[Dataset entries]
┏━━
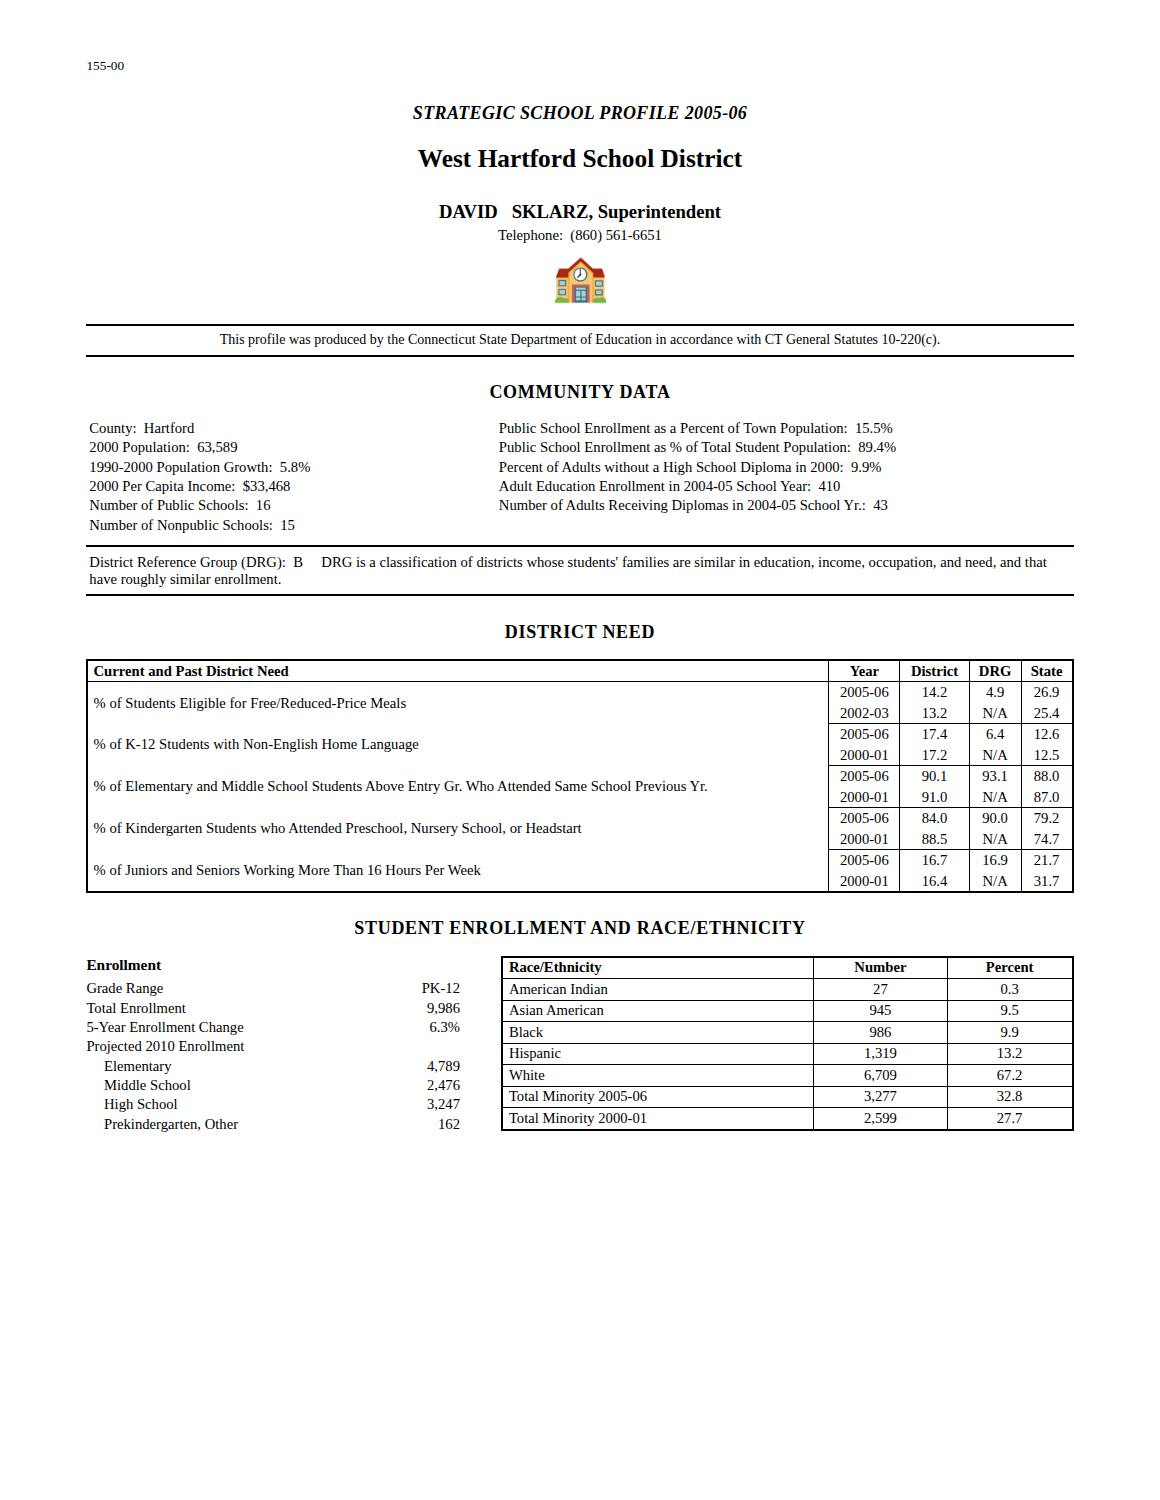155-00
STRATEGIC SCHOOL PROFILE 2005-06
West Hartford School District
DAVID SKLARZ, Superintendent
Telephone: (860) 561-6651
🏫
This profile was produced by the Connecticut State Department of Education in accordance with CT General Statutes 10-220(c).
COMMUNITY DATA
| County: Hartford | Public School Enrollment as a Percent of Town Population: 15.5% |
| 2000 Population: 63,589 | Public School Enrollment as % of Total Student Population: 89.4% |
| 1990-2000 Population Growth: 5.8% | Percent of Adults without a High School Diploma in 2000: 9.9% |
| 2000 Per Capita Income: $33,468 | Adult Education Enrollment in 2004-05 School Year: 410 |
| Number of Public Schools: 16 | Number of Adults Receiving Diplomas in 2004-05 School Yr.: 43 |
| Number of Nonpublic Schools: 15 | |
District Reference Group (DRG): B DRG is a classification of districts whose students' families are similar in education, income, occupation, and need, and that have roughly similar enrollment.
DISTRICT NEED
| Current and Past District Need | Year | District | DRG | State |
| --- | --- | --- | --- | --- |
| % of Students Eligible for Free/Reduced-Price Meals | 2005-06 | 14.2 | 4.9 | 26.9 |
| 2002-03 | 13.2 | N/A | 25.4 |
| % of K-12 Students with Non-English Home Language | 2005-06 | 17.4 | 6.4 | 12.6 |
| 2000-01 | 17.2 | N/A | 12.5 |
| % of Elementary and Middle School Students Above Entry Gr. Who Attended Same School Previous Yr. | 2005-06 | 90.1 | 93.1 | 88.0 |
| 2000-01 | 91.0 | N/A | 87.0 |
| % of Kindergarten Students who Attended Preschool, Nursery School, or Headstart | 2005-06 | 84.0 | 90.0 | 79.2 |
| 2000-01 | 88.5 | N/A | 74.7 |
| % of Juniors and Seniors Working More Than 16 Hours Per Week | 2005-06 | 16.7 | 16.9 | 21.7 |
| 2000-01 | 16.4 | N/A | 31.7 |
STUDENT ENROLLMENT AND RACE/ETHNICITY
Enrollment
| Grade Range | PK-12 |
| Total Enrollment | 9,986 |
| 5-Year Enrollment Change | 6.3% |
| Projected 2010 Enrollment | |
| Elementary | 4,789 |
| Middle School | 2,476 |
| High School | 3,247 |
| Prekindergarten, Other | 162 |
| Race/Ethnicity | Number | Percent |
| --- | --- | --- |
| American Indian | 27 | 0.3 |
| Asian American | 945 | 9.5 |
| Black | 986 | 9.9 |
| Hispanic | 1,319 | 13.2 |
| White | 6,709 | 67.2 |
| Total Minority 2005-06 | 3,277 | 32.8 |
| Total Minority 2000-01 | 2,599 | 27.7 |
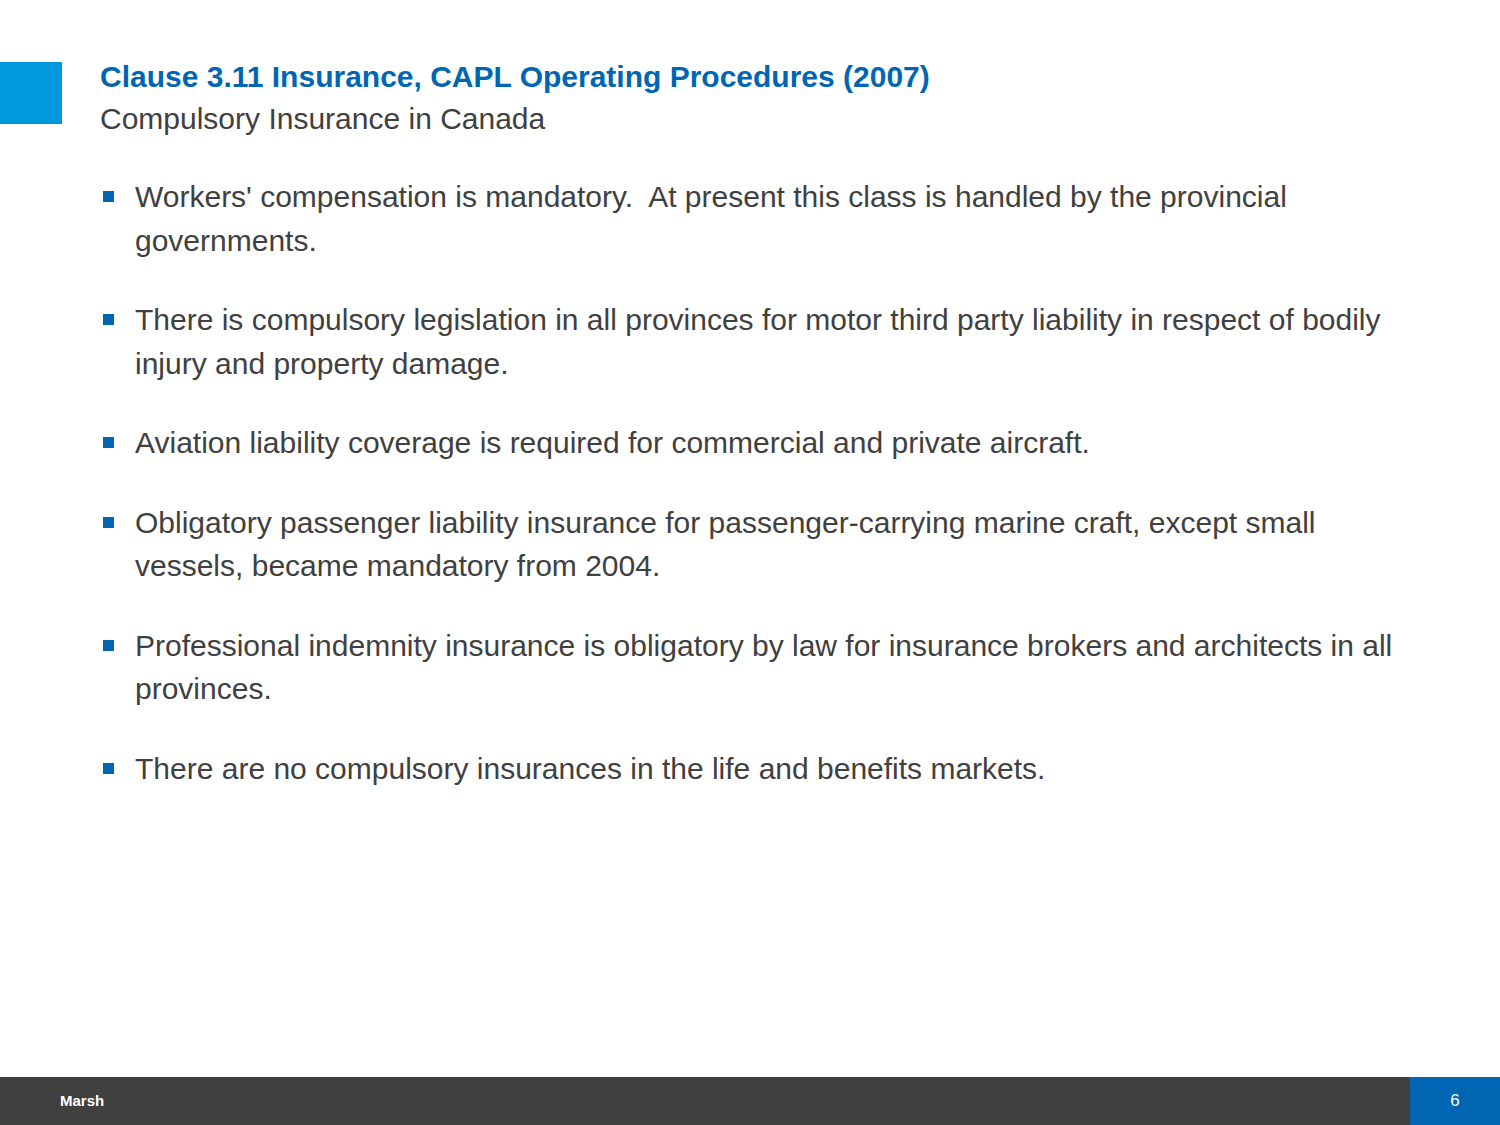Clause 3.11 Insurance, CAPL Operating Procedures (2007)
Compulsory Insurance in Canada
Workers' compensation is mandatory. At present this class is handled by the provincial governments.
There is compulsory legislation in all provinces for motor third party liability in respect of bodily injury and property damage.
Aviation liability coverage is required for commercial and private aircraft.
Obligatory passenger liability insurance for passenger-carrying marine craft, except small vessels, became mandatory from 2004.
Professional indemnity insurance is obligatory by law for insurance brokers and architects in all provinces.
There are no compulsory insurances in the life and benefits markets.
Marsh
6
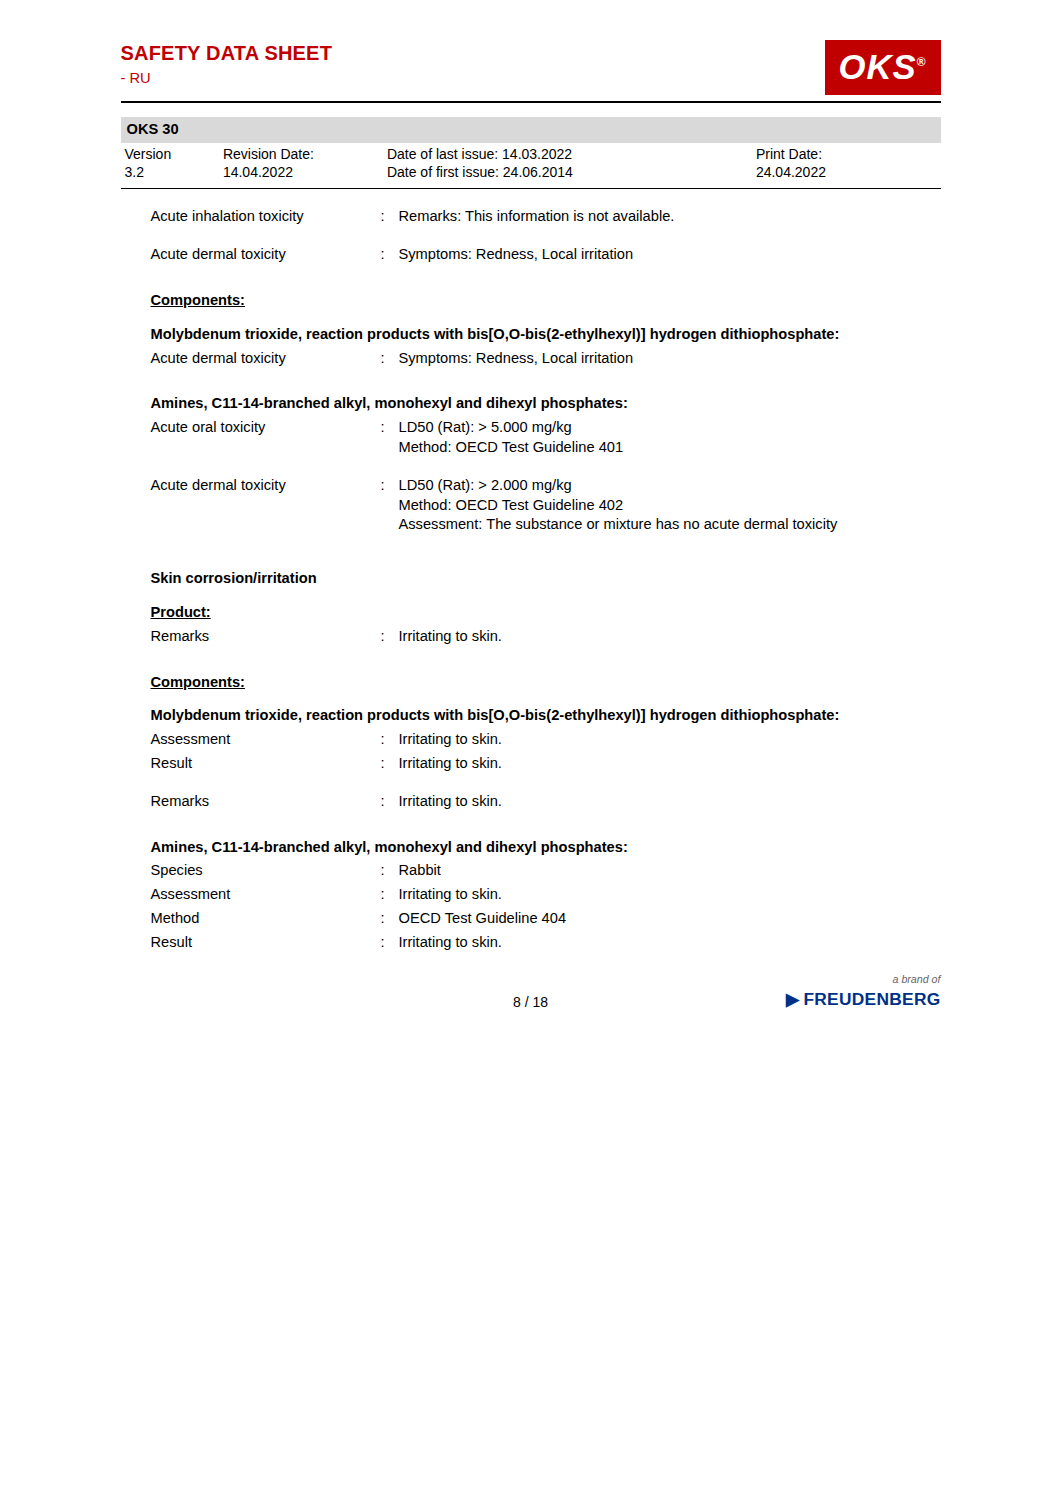SAFETY DATA SHEET
- RU
OKS®
OKS 30
| Version 3.2 | Revision Date: 14.04.2022 | Date of last issue: 14.03.2022 Date of first issue: 24.06.2014 | Print Date: 24.04.2022 |
Acute inhalation toxicity
:
Remarks: This information is not available.
Acute dermal toxicity
:
Symptoms: Redness, Local irritation
Components:
Molybdenum trioxide, reaction products with bis[O,O-bis(2-ethylhexyl)] hydrogen dithiophosphate:
Acute dermal toxicity
:
Symptoms: Redness, Local irritation
Amines, C11-14-branched alkyl, monohexyl and dihexyl phosphates:
Acute oral toxicity
:
LD50 (Rat): > 5.000 mg/kg
Method: OECD Test Guideline 401
Acute dermal toxicity
:
LD50 (Rat): > 2.000 mg/kg
Method: OECD Test Guideline 402
Assessment: The substance or mixture has no acute dermal toxicity
Skin corrosion/irritation
Product:
Remarks
:
Irritating to skin.
Components:
Molybdenum trioxide, reaction products with bis[O,O-bis(2-ethylhexyl)] hydrogen dithiophosphate:
Assessment
:
Irritating to skin.
Result
:
Irritating to skin.
Remarks
:
Irritating to skin.
Amines, C11-14-branched alkyl, monohexyl and dihexyl phosphates:
Species
:
Rabbit
Assessment
:
Irritating to skin.
Method
:
OECD Test Guideline 404
Result
:
Irritating to skin.
8 / 18
a brand of
▶FREUDENBERG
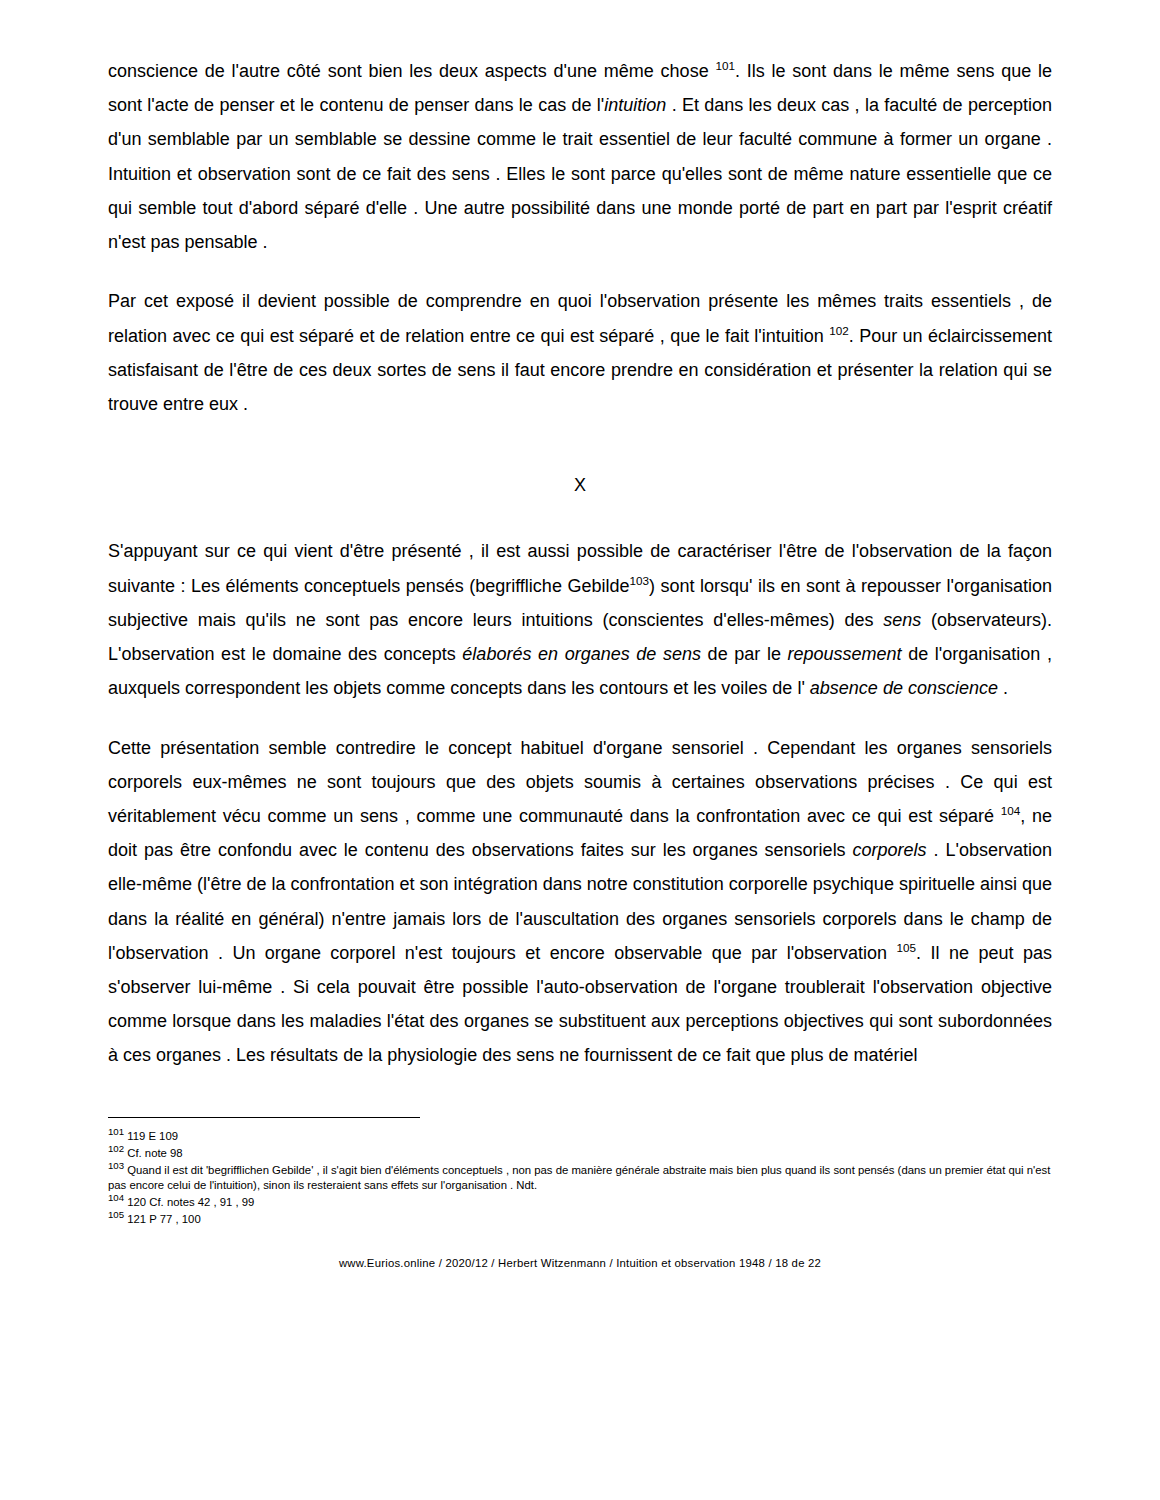conscience de l'autre côté sont bien les deux aspects d'une même chose 101. Ils le sont dans le même sens que le sont l'acte de penser et le contenu de penser dans le cas de l'intuition . Et dans les deux cas , la faculté de perception d'un semblable par un semblable se dessine comme le trait essentiel de leur faculté commune à former un organe . Intuition et observation sont de ce fait des sens . Elles le sont parce qu'elles sont de même nature essentielle que ce qui semble tout d'abord séparé d'elle . Une autre possibilité dans une monde porté de part en part par l'esprit créatif n'est pas pensable .
Par cet exposé il devient possible de comprendre en quoi l'observation présente les mêmes traits essentiels , de relation avec ce qui est séparé et de relation entre ce qui est séparé , que le fait l'intuition 102. Pour un éclaircissement satisfaisant de l'être de ces deux sortes de sens il faut encore prendre en considération et présenter la relation qui se trouve entre eux .
X
S'appuyant sur ce qui vient d'être présenté , il est aussi possible de caractériser l'être de l'observation de la façon suivante : Les éléments conceptuels pensés (begriffliche Gebilde103) sont lorsqu' ils en sont à repousser l'organisation subjective mais qu'ils ne sont pas encore leurs intuitions (conscientes d'elles-mêmes) des sens (observateurs). L'observation est le domaine des concepts élaborés en organes de sens de par le repoussement de l'organisation , auxquels correspondent les objets comme concepts dans les contours et les voiles de l' absence de conscience .
Cette présentation semble contredire le concept habituel d'organe sensoriel . Cependant les organes sensoriels corporels eux-mêmes ne sont toujours que des objets soumis à certaines observations précises . Ce qui est véritablement vécu comme un sens , comme une communauté dans la confrontation avec ce qui est séparé 104, ne doit pas être confondu avec le contenu des observations faites sur les organes sensoriels corporels . L'observation elle-même (l'être de la confrontation et son intégration dans notre constitution corporelle psychique spirituelle ainsi que dans la réalité en général) n'entre jamais lors de l'auscultation des organes sensoriels corporels dans le champ de l'observation . Un organe corporel n'est toujours et encore observable que par l'observation 105. Il ne peut pas s'observer lui-même . Si cela pouvait être possible l'auto-observation de l'organe troublerait l'observation objective comme lorsque dans les maladies l'état des organes se substituent aux perceptions objectives qui sont subordonnées à ces organes . Les résultats de la physiologie des sens ne fournissent de ce fait que plus de matériel
101 119 E 109
102 Cf. note 98
103 Quand il est dit 'begrifflichen Gebilde' , il s'agit bien d'éléments conceptuels , non pas de manière générale abstraite mais bien plus quand ils sont pensés (dans un premier état qui n'est pas encore celui de l'intuition), sinon ils resteraient sans effets sur l'organisation . Ndt.
104 120 Cf. notes 42 , 91 , 99
105 121 P 77 , 100
www.Eurios.online / 2020/12 / Herbert Witzenmann / Intuition et observation 1948 / 18 de 22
┗━━
• _EXERCISE DETAILS_: Each line in the entries above, starting at the line with "4.9 | 26.9 |" and ending at the line with "N/A | 12.5 |", is to be printed exactly, and only those lines.

• _EXERCISE RESPONSE_:
| % of Students Eligible for Free/Reduced-Price Meals | 2005-06 | 14.2 | 4.9 | 26.9 |
| 2002-03 | 13.2 | N/A | 25.4 |
| % of K-12 Students with Non-English Home Language | 2005-06 | 17.4 | 6.4 | 12.6 |
| 2000-01 | 17.2 | N/A | 12.5 |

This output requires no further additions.